_Task to complete_. Output the data below exactly as it is, dropping the pictures from your copy.

_Recorded information_.
=== Section Start ===

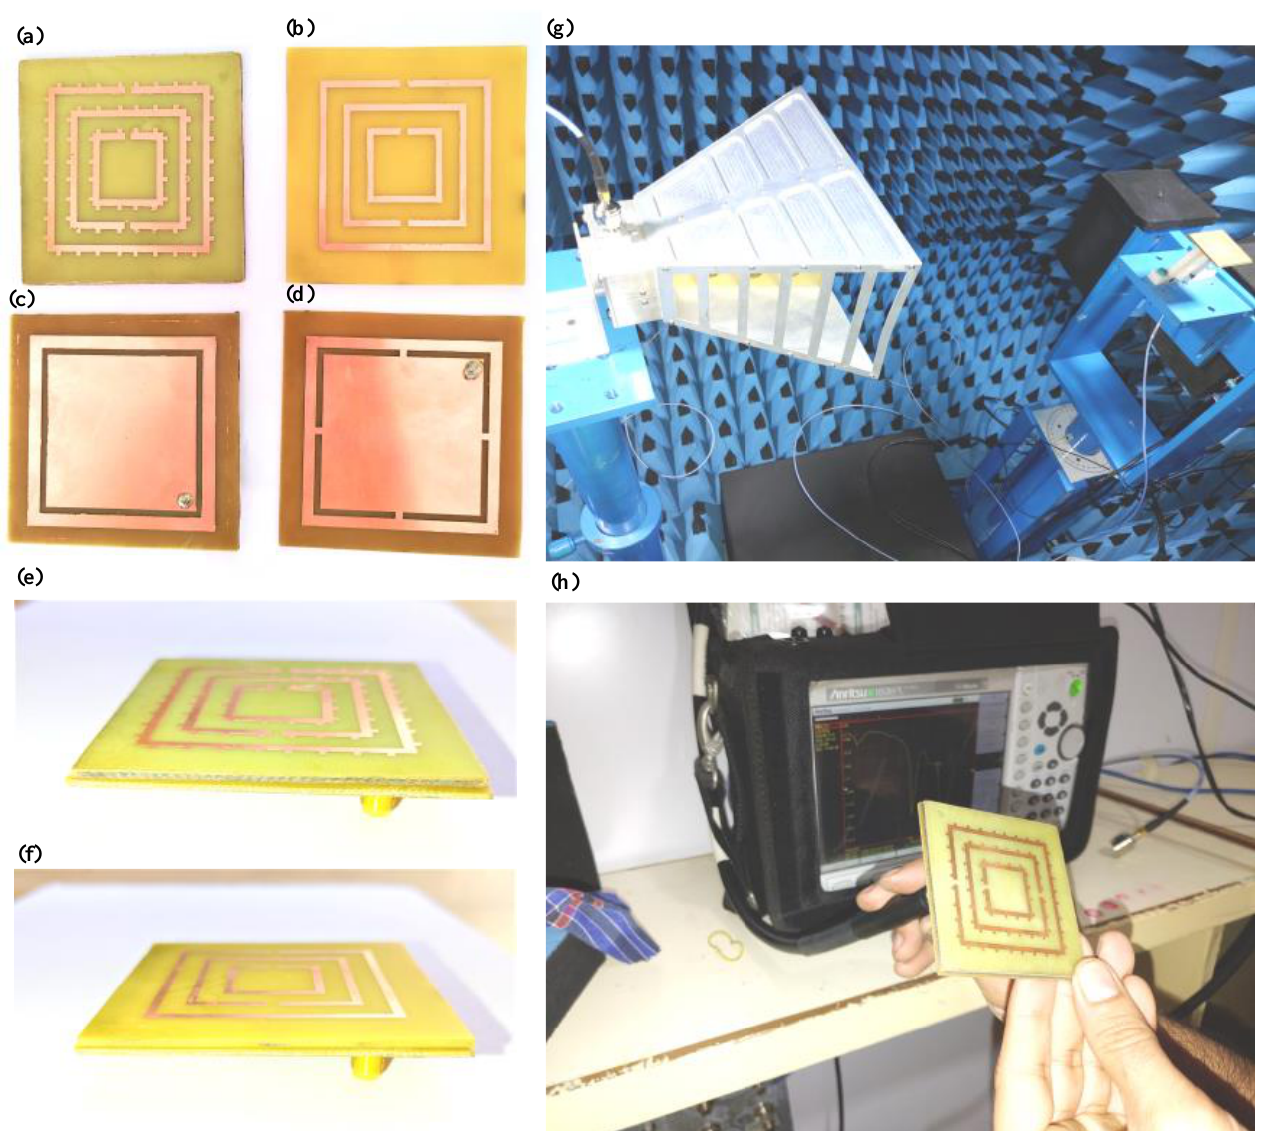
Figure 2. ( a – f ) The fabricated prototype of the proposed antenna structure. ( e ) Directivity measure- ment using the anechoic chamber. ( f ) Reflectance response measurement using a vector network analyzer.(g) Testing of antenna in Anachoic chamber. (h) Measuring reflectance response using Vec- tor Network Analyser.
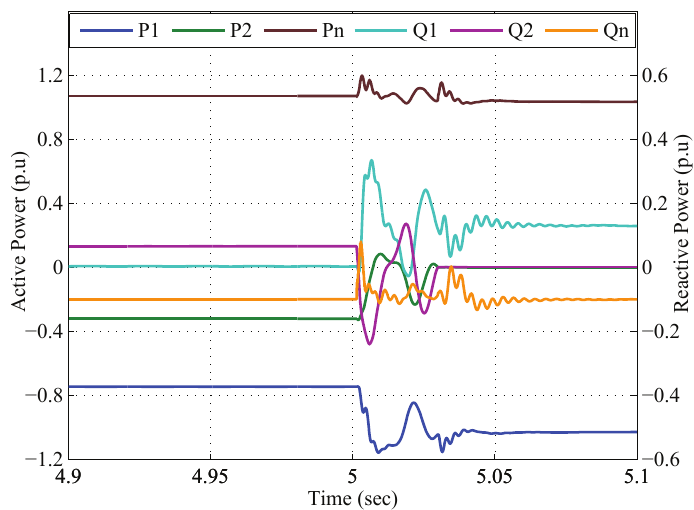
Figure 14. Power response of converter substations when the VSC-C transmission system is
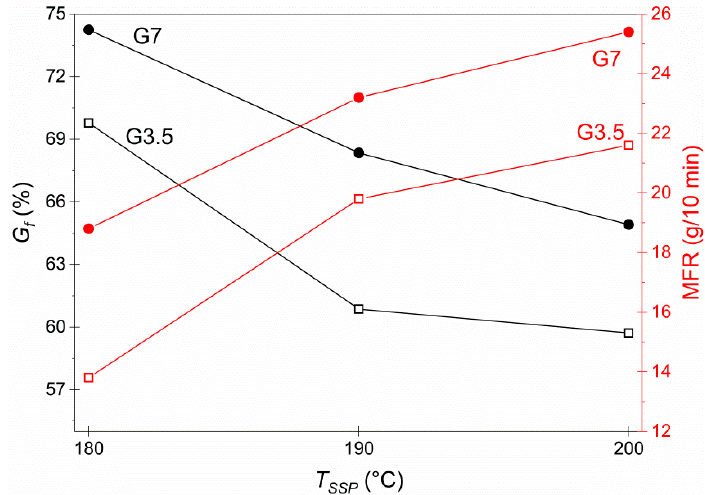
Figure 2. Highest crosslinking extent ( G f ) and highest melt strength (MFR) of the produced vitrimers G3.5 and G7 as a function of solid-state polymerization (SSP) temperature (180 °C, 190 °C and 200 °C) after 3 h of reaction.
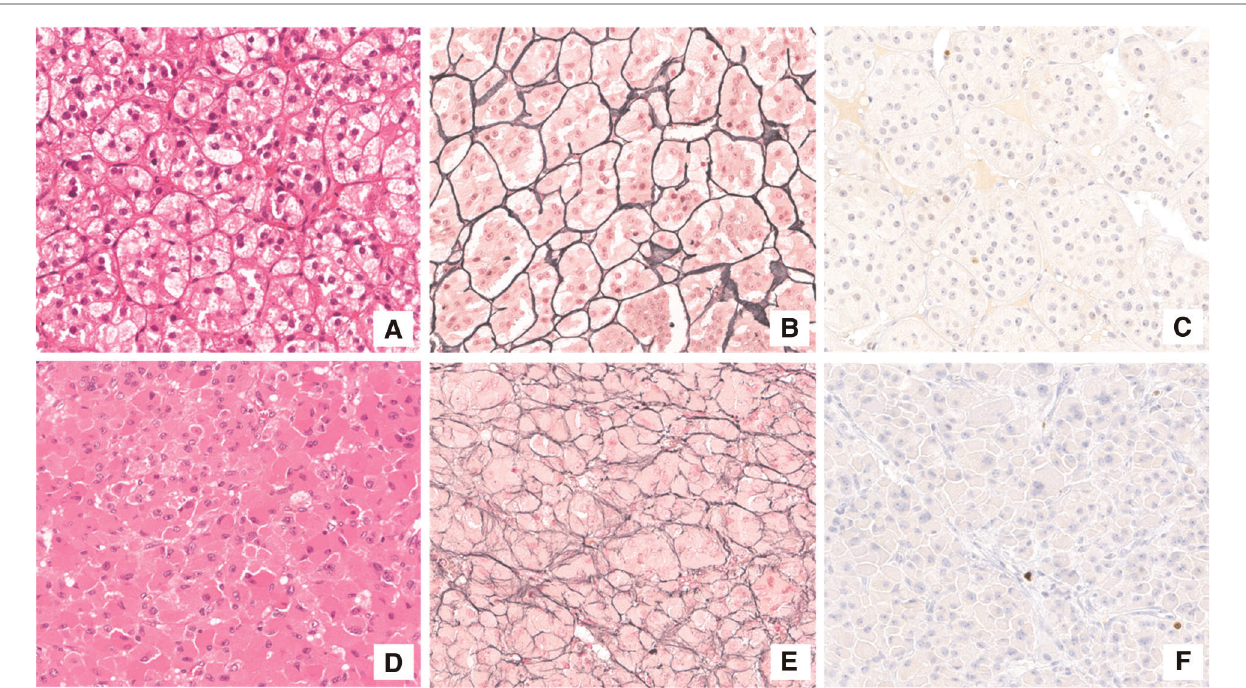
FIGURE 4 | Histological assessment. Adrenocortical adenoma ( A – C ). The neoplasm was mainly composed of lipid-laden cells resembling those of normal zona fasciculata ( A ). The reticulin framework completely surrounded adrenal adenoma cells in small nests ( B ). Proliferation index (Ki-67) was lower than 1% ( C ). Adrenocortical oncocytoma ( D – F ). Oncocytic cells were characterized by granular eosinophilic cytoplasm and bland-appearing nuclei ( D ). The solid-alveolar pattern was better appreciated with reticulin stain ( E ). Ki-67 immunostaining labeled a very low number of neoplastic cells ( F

=== Section End ===

_Answer section_.
Figure 2. ( a – f ) The fabricated prototype of the proposed antenna structure. ( e ) Directivity measure- ment using the anechoic chamber. ( f ) Reflectance response measurement using a vector network analyzer.(g) Testing of antenna in Anachoic chamber. (h) Measuring reflectance response using Vec- tor Network Analyser.
Figure 14. Power response of converter substations when the VSC-C transmission system is
Figure 2. Highest crosslinking extent ( G f ) and highest melt strength (MFR) of the produced vitrimers G3.5 and G7 as a function of solid-state polymerization (SSP) temperature (180 °C, 190 °C and 200 °C) after 3 h of reaction.
FIGURE 4 | Histological assessment. Adrenocortical adenoma ( A – C ). The neoplasm was mainly composed of lipid-laden cells resembling those of normal zona fasciculata ( A ). The reticulin framework completely surrounded adrenal adenoma cells in small nests ( B ). Proliferation index (Ki-67) was lower than 1% ( C ). Adrenocortical oncocytoma ( D – F ). Oncocytic cells were characterized by granular eosinophilic cytoplasm and bland-appearing nuclei ( D ). The solid-alveolar pattern was better appreciated with reticulin stain ( E ). Ki-67 immunostaining labeled a very low number of neoplastic cells ( F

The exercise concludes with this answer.